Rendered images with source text
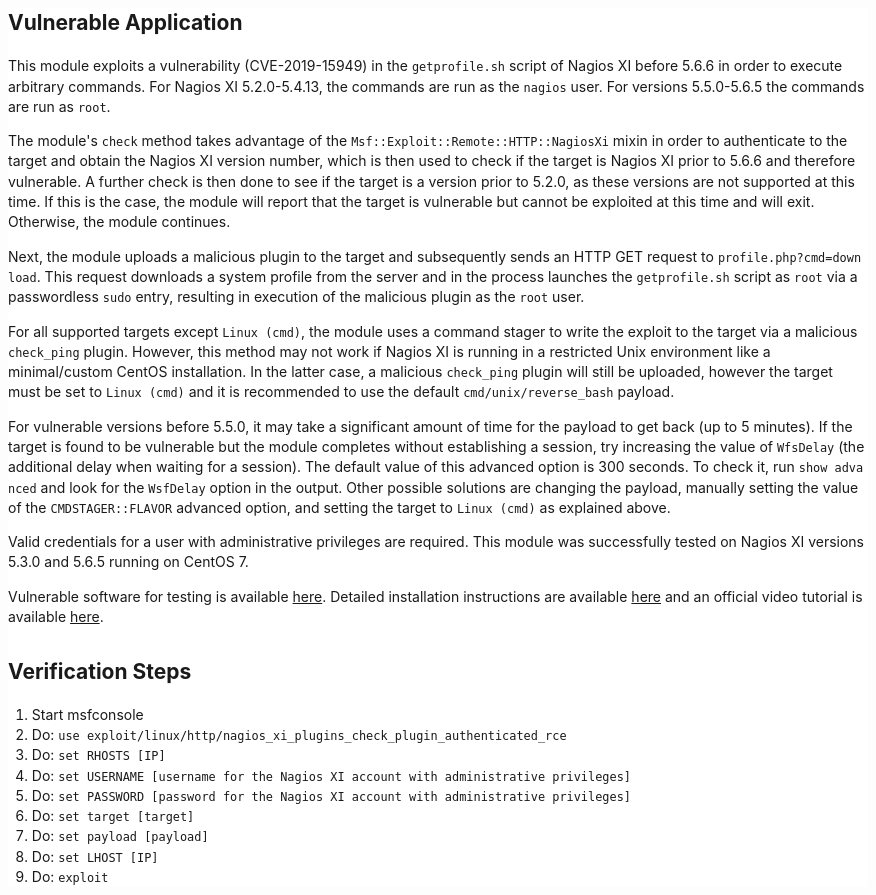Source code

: ## Vulnerable Application
This module exploits a vulnerability (CVE-2019-15949) in the `getprofile.sh` script of Nagios XI before 5.6.6 in
order to execute arbitrary commands. For Nagios XI 5.2.0-5.4.13, the commands are run as the `nagios` user. For
versions 5.5.0-5.6.5 the commands are run as `root`.

The module's `check` method takes advantage of the `Msf::Exploit::Remote::HTTP::NagiosXi` mixin in order to authenticate
to the target and obtain the Nagios XI version number, which is then used to check if the target is Nagios XI prior
to 5.6.6 and therefore vulnerable. A further check is then done to see if the target is a version prior to 5.2.0, as
these versions are not supported at this time. If this is the case, the module will report that the target is vulnerable
but cannot be exploited at this time and will exit. Otherwise, the module continues.

Next, the module uploads a malicious plugin to the target and subsequently sends an HTTP GET request to `profile.php?cmd=download`.
This request downloads a system profile from the server and in the process launches the `getprofile.sh` script as `root`
via a passwordless `sudo` entry, resulting in execution of the malicious plugin as the `root` user.

For all supported targets except `Linux (cmd)`, the module uses a command stager to write the exploit to the target via
a malicious `check_ping` plugin. However, this method may not work if Nagios XI is running in a restricted Unix environment like
a minimal/custom CentOS installation. In the latter case, a malicious `check_ping` plugin will still be uploaded, however the
target must be set to `Linux (cmd)` and it is recommended to use the default `cmd/unix/reverse_bash` payload.

For vulnerable versions before 5.5.0, it may take a significant amount of time for the payload to get back (up to 5 minutes).
If the target is found to be vulnerable but the module completes without establishing a session,
try increasing the value of `WfsDelay` (the additional delay when waiting for a session).
The default value of this advanced option is 300 seconds. To check it, run `show advanced` and look for the `WsfDelay` option in the output.
Other possible solutions are changing the payload, manually setting the value of the `CMDSTAGER::FLAVOR` advanced option,
and setting the target to `Linux (cmd)` as explained above.

Valid credentials for a user with administrative privileges are required.
This module was successfully tested on Nagios XI versions 5.3.0 and 5.6.5 running on CentOS 7.

Vulnerable software for testing is available [here](https://assets.nagios.com/downloads/nagiosxi/versions.php).
Detailed installation instructions are available
[here](https://assets.nagios.com/downloads/nagiosxi/docs/Installing-Nagios-XI-Manually-on-Linux.pdf)
and an official video tutorial is available [here](https://www.youtube.com/watch?v=fBWA6t6dJ4I).

## Verification Steps
1. Start msfconsole
2. Do: `use exploit/linux/http/nagios_xi_plugins_check_plugin_authenticated_rce`
3. Do: `set RHOSTS [IP]`
4. Do: `set USERNAME [username for the Nagios XI account with administrative privileges]`
5. Do: `set PASSWORD [password for the Nagios XI account with administrative privileges]`
6. Do: `set target [target]`
7. Do: `set payload [payload]`
8. Do: `set LHOST [IP]`
9. Do: `exploit`
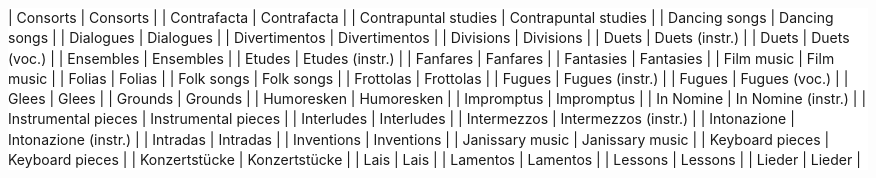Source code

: | Consorts | Consorts |
| Contrafacta | Contrafacta |
| Contrapuntal studies | Contrapuntal studies |
| Dancing songs | Dancing songs |
| Dialogues | Dialogues |
| Divertimentos | Divertimentos |
| Divisions | Divisions |
| Duets | Duets (instr.) |
| Duets | Duets (voc.) |
| Ensembles | Ensembles |
| Etudes | Etudes (instr.) |
| Fanfares | Fanfares |
| Fantasies | Fantasies |
| Film music | Film music |
| Folias | Folias |
| Folk songs | Folk songs |
| Frottolas | Frottolas |
| Fugues | Fugues (instr.) |
| Fugues | Fugues (voc.) |
| Glees | Glees |
| Grounds | Grounds |
| Humoresken | Humoresken |
| Impromptus | Impromptus |
| In Nomine | In Nomine (instr.) |
| Instrumental pieces | Instrumental pieces |
| Interludes | Interludes |
| Intermezzos | Intermezzos (instr.) |
| Intonazione | Intonazione (instr.) |
| Intradas | Intradas |
| Inventions | Inventions |
| Janissary music | Janissary music |
| Keyboard pieces | Keyboard pieces |
| Konzertstücke | Konzertstücke |
| Lais | Lais |
| Lamentos | Lamentos |
| Lessons | Lessons |
| Lieder | Lieder |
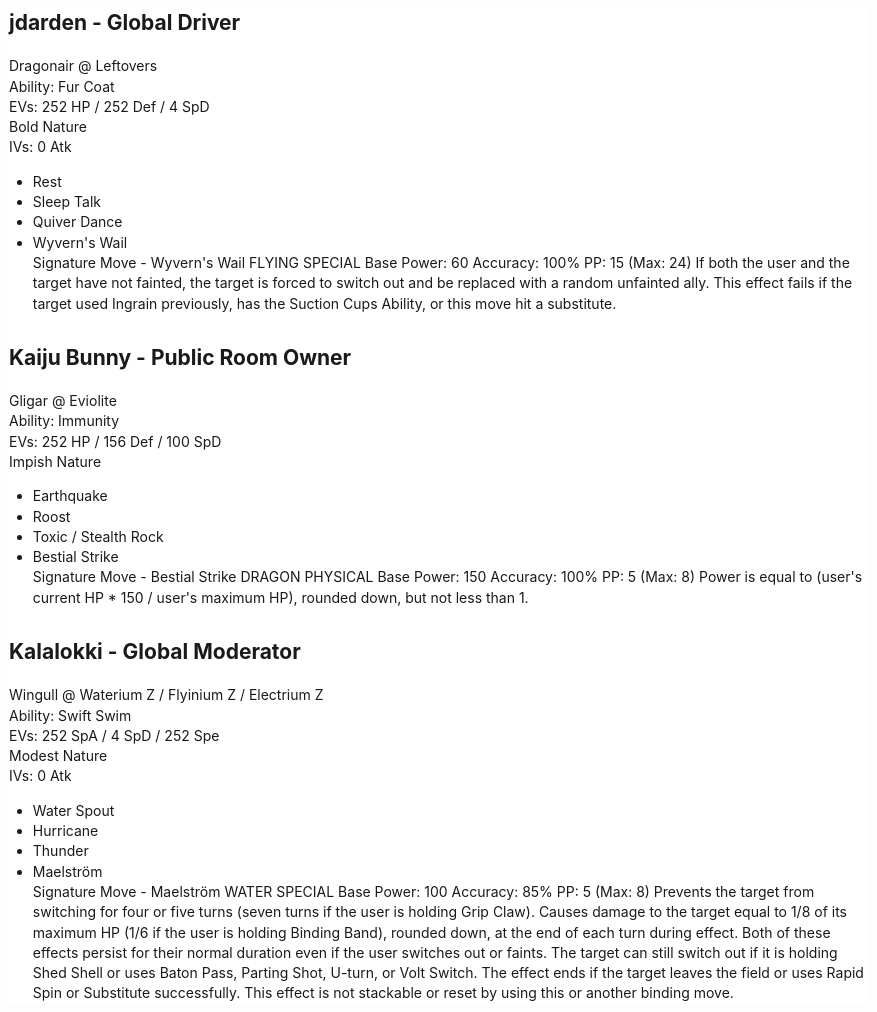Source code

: ## jdarden - Global Driver
   Dragonair @ Leftovers   
   Ability: Fur Coat   
   EVs: 252 HP / 252 Def / 4 SpD   
   Bold Nature   
   IVs: 0 Atk   
   - Rest   
   - Sleep Talk   
   - Quiver Dance   
   - Wyvern's Wail   
		Signature Move - Wyvern's Wail
		<span class="type flying">FLYING <span class="type special">SPECIAL
		Base Power: 60 Accuracy: 100% PP: 15 (Max: 24)
		If both the user and the target have not fainted, the target is forced to switch out and be replaced with a random unfainted ally. This effect fails if the target used Ingrain previously, has the Suction Cups Ability, or this move hit a substitute.

## Kaiju Bunny - Public Room Owner
   Gligar @ Eviolite   
   Ability: Immunity   
   EVs: 252 HP / 156 Def / 100 SpD   
   Impish Nature   
   - Earthquake   
   - Roost   
   - Toxic / Stealth Rock   
   - Bestial Strike   
		Signature Move - Bestial Strike
		<span class="type dragon">DRAGON <span class="type physical">PHYSICAL
		Base Power: 150 Accuracy: 100% PP: 5 (Max: 8)
		Power is equal to (user's current HP * 150 / user's maximum HP), rounded down, but not less than 1.

## Kalalokki - Global Moderator
   Wingull @ Waterium Z / Flyinium Z / Electrium Z   
   Ability: Swift Swim   
   EVs: 252 SpA / 4 SpD / 252 Spe   
   Modest Nature   
   IVs: 0 Atk   
   - Water Spout   
   - Hurricane   
   - Thunder   
   - Maelström   
		Signature Move - Maelström
		<span class="type water">WATER <span class="type special">SPECIAL
		Base Power: 100 Accuracy: 85% PP: 5 (Max: 8)
		Prevents the target from switching for four or five turns (seven turns if the user is holding Grip Claw). Causes damage to the target equal to 1/8 of its maximum HP (1/6 if the user is holding Binding Band), rounded down, at the end of each turn during effect. Both of these effects persist for their normal duration even if the user switches out or faints. The target can still switch out if it is holding Shed Shell or uses Baton Pass, Parting Shot, U-turn, or Volt Switch. The effect ends if the target leaves the field or uses Rapid Spin or Substitute successfully. This effect is not stackable or reset by using this or another binding move.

- _INSTRUCTION_:
Copy out the source text of every row above, swapping "Maelström" for "Vortex Surge" and keeping everything else the same. Don't include the pictures.

- _SOLUTION BELOW_:
Source code

: ## Vulnerable Application
This module exploits a vulnerability (CVE-2019-15949) in the `getprofile.sh` script of Nagios XI before 5.6.6 in
order to execute arbitrary commands. For Nagios XI 5.2.0-5.4.13, the commands are run as the `nagios` user. For
versions 5.5.0-5.6.5 the commands are run as `root`.

The module's `check` method takes advantage of the `Msf::Exploit::Remote::HTTP::NagiosXi` mixin in order to authenticate
to the target and obtain the Nagios XI version number, which is then used to check if the target is Nagios XI prior
to 5.6.6 and therefore vulnerable. A further check is then done to see if the target is a version prior to 5.2.0, as
these versions are not supported at this time. If this is the case, the module will report that the target is vulnerable
but cannot be exploited at this time and will exit. Otherwise, the module continues.

Next, the module uploads a malicious plugin to the target and subsequently sends an HTTP GET request to `profile.php?cmd=download`.
This request downloads a system profile from the server and in the process launches the `getprofile.sh` script as `root`
via a passwordless `sudo` entry, resulting in execution of the malicious plugin as the `root` user.

For all supported targets except `Linux (cmd)`, the module uses a command stager to write the exploit to the target via
a malicious `check_ping` plugin. However, this method may not work if Nagios XI is running in a restricted Unix environment like
a minimal/custom CentOS installation. In the latter case, a malicious `check_ping` plugin will still be uploaded, however the
target must be set to `Linux (cmd)` and it is recommended to use the default `cmd/unix/reverse_bash` payload.

For vulnerable versions before 5.5.0, it may take a significant amount of time for the payload to get back (up to 5 minutes).
If the target is found to be vulnerable but the module completes without establishing a session,
try increasing the value of `WfsDelay` (the additional delay when waiting for a session).
The default value of this advanced option is 300 seconds. To check it, run `show advanced` and look for the `WsfDelay` option in the output.
Other possible solutions are changing the payload, manually setting the value of the `CMDSTAGER::FLAVOR` advanced option,
and setting the target to `Linux (cmd)` as explained above.

Valid credentials for a user with administrative privileges are required.
This module was successfully tested on Nagios XI versions 5.3.0 and 5.6.5 running on CentOS 7.

Vulnerable software for testing is available [here](https://assets.nagios.com/downloads/nagiosxi/versions.php).
Detailed installation instructions are available
[here](https://assets.nagios.com/downloads/nagiosxi/docs/Installing-Nagios-XI-Manually-on-Linux.pdf)
and an official video tutorial is available [here](https://www.youtube.com/watch?v=fBWA6t6dJ4I).

## Verification Steps
1. Start msfconsole
2. Do: `use exploit/linux/http/nagios_xi_plugins_check_plugin_authenticated_rce`
3. Do: `set RHOSTS [IP]`
4. Do: `set USERNAME [username for the Nagios XI account with administrative privileges]`
5. Do: `set PASSWORD [password for the Nagios XI account with administrative privileges]`
6. Do: `set target [target]`
7. Do: `set payload [payload]`
8. Do: `set LHOST [IP]`
9. Do: `exploit`
Source code

: | Consorts | Consorts |
| Contrafacta | Contrafacta |
| Contrapuntal studies | Contrapuntal studies |
| Dancing songs | Dancing songs |
| Dialogues | Dialogues |
| Divertimentos | Divertimentos |
| Divisions | Divisions |
| Duets | Duets (instr.) |
| Duets | Duets (voc.) |
| Ensembles | Ensembles |
| Etudes | Etudes (instr.) |
| Fanfares | Fanfares |
| Fantasies | Fantasies |
| Film music | Film music |
| Folias | Folias |
| Folk songs | Folk songs |
| Frottolas | Frottolas |
| Fugues | Fugues (instr.) |
| Fugues | Fugues (voc.) |
| Glees | Glees |
| Grounds | Grounds |
| Humoresken | Humoresken |
| Impromptus | Impromptus |
| In Nomine | In Nomine (instr.) |
| Instrumental pieces | Instrumental pieces |
| Interludes | Interludes |
| Intermezzos | Intermezzos (instr.) |
| Intonazione | Intonazione (instr.) |
| Intradas | Intradas |
| Inventions | Inventions |
| Janissary music | Janissary music |
| Keyboard pieces | Keyboard pieces |
| Konzertstücke | Konzertstücke |
| Lais | Lais |
| Lamentos | Lamentos |
| Lessons | Lessons |
| Lieder | Lieder |
Source code

: ## jdarden - Global Driver
   Dragonair @ Leftovers   
   Ability: Fur Coat   
   EVs: 252 HP / 252 Def / 4 SpD   
   Bold Nature   
   IVs: 0 Atk   
   - Rest   
   - Sleep Talk   
   - Quiver Dance   
   - Wyvern's Wail   
		Signature Move - Wyvern's Wail
		<span class="type flying">FLYING <span class="type special">SPECIAL
		Base Power: 60 Accuracy: 100% PP: 15 (Max: 24)
		If both the user and the target have not fainted, the target is forced to switch out and be replaced with a random unfainted ally. This effect fails if the target used Ingrain previously, has the Suction Cups Ability, or this move hit a substitute.

## Kaiju Bunny - Public Room Owner
   Gligar @ Eviolite   
   Ability: Immunity   
   EVs: 252 HP / 156 Def / 100 SpD   
   Impish Nature   
   - Earthquake   
   - Roost   
   - Toxic / Stealth Rock   
   - Bestial Strike   
		Signature Move - Bestial Strike
		<span class="type dragon">DRAGON <span class="type physical">PHYSICAL
		Base Power: 150 Accuracy: 100% PP: 5 (Max: 8)
		Power is equal to (user's current HP * 150 / user's maximum HP), rounded down, but not less than 1.

## Kalalokki - Global Moderator
   Wingull @ Waterium Z / Flyinium Z / Electrium Z   
   Ability: Swift Swim   
   EVs: 252 SpA / 4 SpD / 252 Spe   
   Modest Nature   
   IVs: 0 Atk   
   - Water Spout   
   - Hurricane   
   - Thunder   
   - Vortex Surge   
		Signature Move - Vortex Surge
		<span class="type water">WATER <span class="type special">SPECIAL
		Base Power: 100 Accuracy: 85% PP: 5 (Max: 8)
		Prevents the target from switching for four or five turns (seven turns if the user is holding Grip Claw). Causes damage to the target equal to 1/8 of its maximum HP (1/6 if the user is holding Binding Band), rounded down, at the end of each turn during effect. Both of these effects persist for their normal duration even if the user switches out or faints. The target can still switch out if it is holding Shed Shell or uses Baton Pass, Parting Shot, U-turn, or Volt Switch. The effect ends if the target leaves the field or uses Rapid Spin or Substitute successfully. This effect is not stackable or reset by using this or another binding move.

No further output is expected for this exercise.